## [MATERIALS PROVIDED]
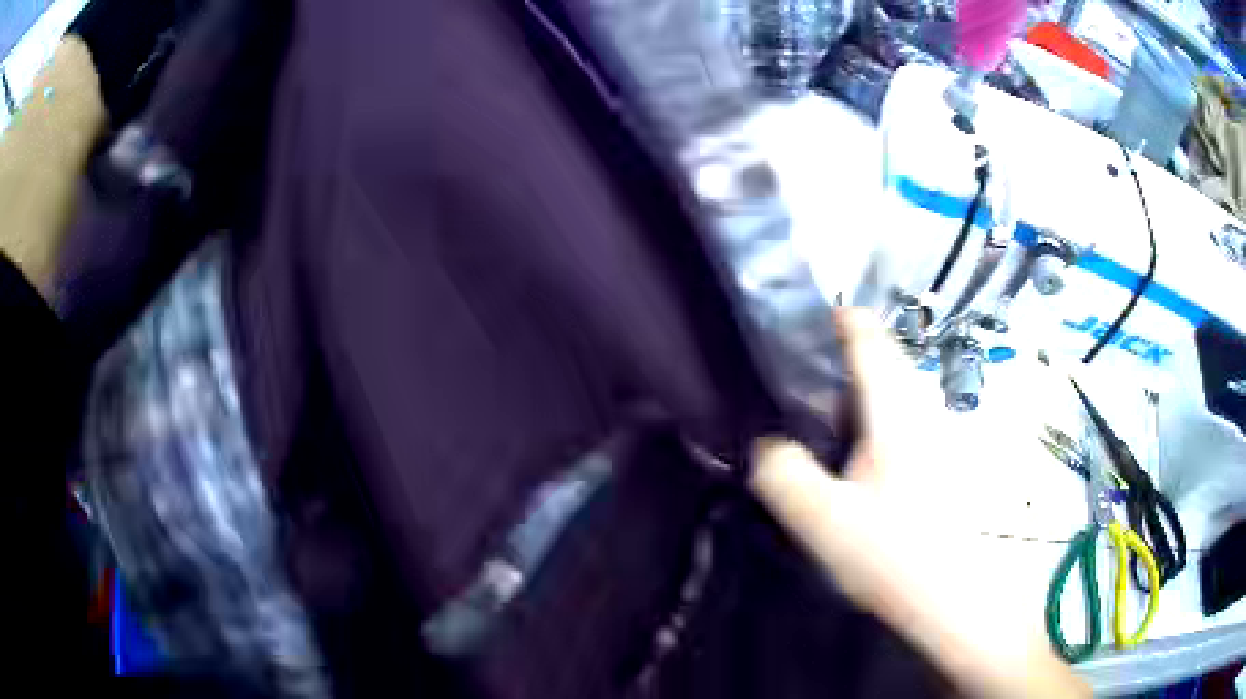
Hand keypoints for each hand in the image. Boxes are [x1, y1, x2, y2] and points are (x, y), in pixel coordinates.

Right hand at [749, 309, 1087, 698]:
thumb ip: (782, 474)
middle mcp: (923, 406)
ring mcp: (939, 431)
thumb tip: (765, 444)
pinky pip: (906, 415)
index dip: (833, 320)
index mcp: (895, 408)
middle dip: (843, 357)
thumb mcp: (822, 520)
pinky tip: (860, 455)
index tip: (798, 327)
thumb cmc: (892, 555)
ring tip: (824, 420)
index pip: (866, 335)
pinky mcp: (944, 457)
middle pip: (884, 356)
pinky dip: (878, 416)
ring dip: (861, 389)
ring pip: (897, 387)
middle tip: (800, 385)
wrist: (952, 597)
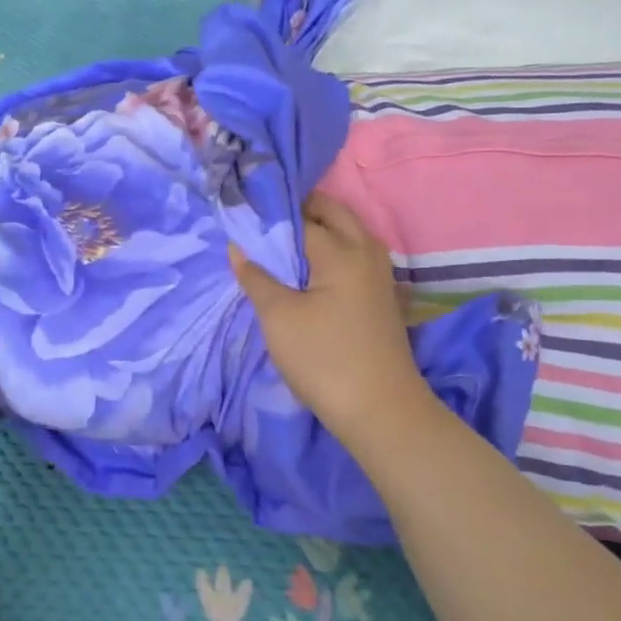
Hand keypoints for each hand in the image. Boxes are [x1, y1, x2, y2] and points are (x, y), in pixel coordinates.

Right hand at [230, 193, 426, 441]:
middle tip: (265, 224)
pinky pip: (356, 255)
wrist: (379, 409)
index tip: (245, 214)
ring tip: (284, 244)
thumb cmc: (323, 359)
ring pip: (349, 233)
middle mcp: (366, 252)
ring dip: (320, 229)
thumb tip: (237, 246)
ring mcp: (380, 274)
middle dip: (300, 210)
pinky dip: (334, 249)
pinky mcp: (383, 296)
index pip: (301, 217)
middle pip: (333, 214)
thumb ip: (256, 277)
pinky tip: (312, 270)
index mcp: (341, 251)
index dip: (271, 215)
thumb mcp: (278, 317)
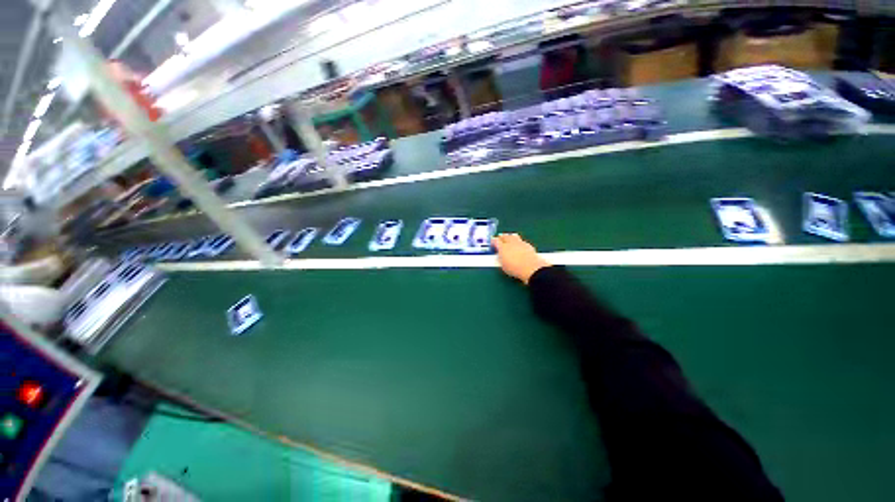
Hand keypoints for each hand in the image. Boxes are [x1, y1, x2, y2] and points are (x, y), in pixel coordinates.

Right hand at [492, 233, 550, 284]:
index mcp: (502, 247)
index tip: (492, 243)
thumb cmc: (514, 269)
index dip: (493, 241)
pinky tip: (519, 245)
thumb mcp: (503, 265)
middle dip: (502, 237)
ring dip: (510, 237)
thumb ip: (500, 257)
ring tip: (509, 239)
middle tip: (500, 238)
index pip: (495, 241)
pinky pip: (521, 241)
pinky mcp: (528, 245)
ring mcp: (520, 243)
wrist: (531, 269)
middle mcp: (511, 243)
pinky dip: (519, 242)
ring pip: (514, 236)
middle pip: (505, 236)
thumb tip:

## [EXERCISE DESCRIPTION]
Write out the whole listing above exactly; do not include the pictures.

## [SOLUTION TO THE PROBLEM]
Hand keypoints for each hand in the image. Boxes are [x1, y1, x2, y2] and points are (x, y), in pixel coordinates.

Right hand at [749, 309, 1087, 698]:
thumb ip: (782, 474)
middle mcp: (923, 406)
ring mcp: (939, 431)
thumb tip: (765, 444)
pinky pip: (906, 415)
index dip: (833, 320)
index mcp: (895, 408)
middle dip: (843, 357)
thumb mcp: (822, 520)
pinky tip: (860, 455)
index tip: (798, 327)
thumb cmc: (892, 555)
ring tip: (824, 420)
index pip: (866, 335)
pinky mcp: (944, 457)
middle pip: (884, 356)
pinky dip: (878, 416)
ring dip: (861, 389)
ring pip: (897, 387)
middle tip: (800, 385)
wrist: (952, 597)
Hand keypoints for each hand in the image. Boxes are [x1, y1, x2, y2] and points are (x, y), in pixel coordinates.

Right hand at [230, 193, 426, 441]:
middle tip: (265, 224)
pinky pip: (356, 255)
wrist: (379, 409)
index tip: (245, 214)
ring tip: (284, 244)
thumb cmc: (323, 359)
ring pip: (349, 233)
middle mcp: (366, 252)
ring dip: (320, 229)
thumb tip: (237, 246)
ring mcp: (380, 274)
middle dip: (300, 210)
pinky dip: (334, 249)
pinky mcp: (383, 296)
index pip: (301, 217)
middle pip: (333, 214)
thumb ip: (256, 277)
pinky tip: (312, 270)
index mcp: (341, 251)
index dip: (271, 215)
thumb mcp: (278, 317)
Hand keypoints for each hand in the image. Boxes are [x1, y1, x2, y2] and points are (x, y), in pixel coordinates.

Right hand at [492, 233, 550, 284]:
index mcp: (502, 247)
index tip: (492, 243)
thumb cmc: (514, 269)
index dip: (493, 241)
pinky tip: (519, 245)
thumb mcp: (503, 265)
middle dip: (502, 237)
ring dip: (510, 237)
thumb ip: (500, 257)
ring tip: (509, 239)
middle tip: (500, 238)
index pip: (495, 241)
pinky pip: (521, 241)
pinky mcp: (528, 245)
ring mcp: (520, 243)
wrist: (531, 269)
middle mcp: (511, 243)
pinky dip: (519, 242)
ring pip: (514, 236)
middle pip: (505, 236)
thumb tip:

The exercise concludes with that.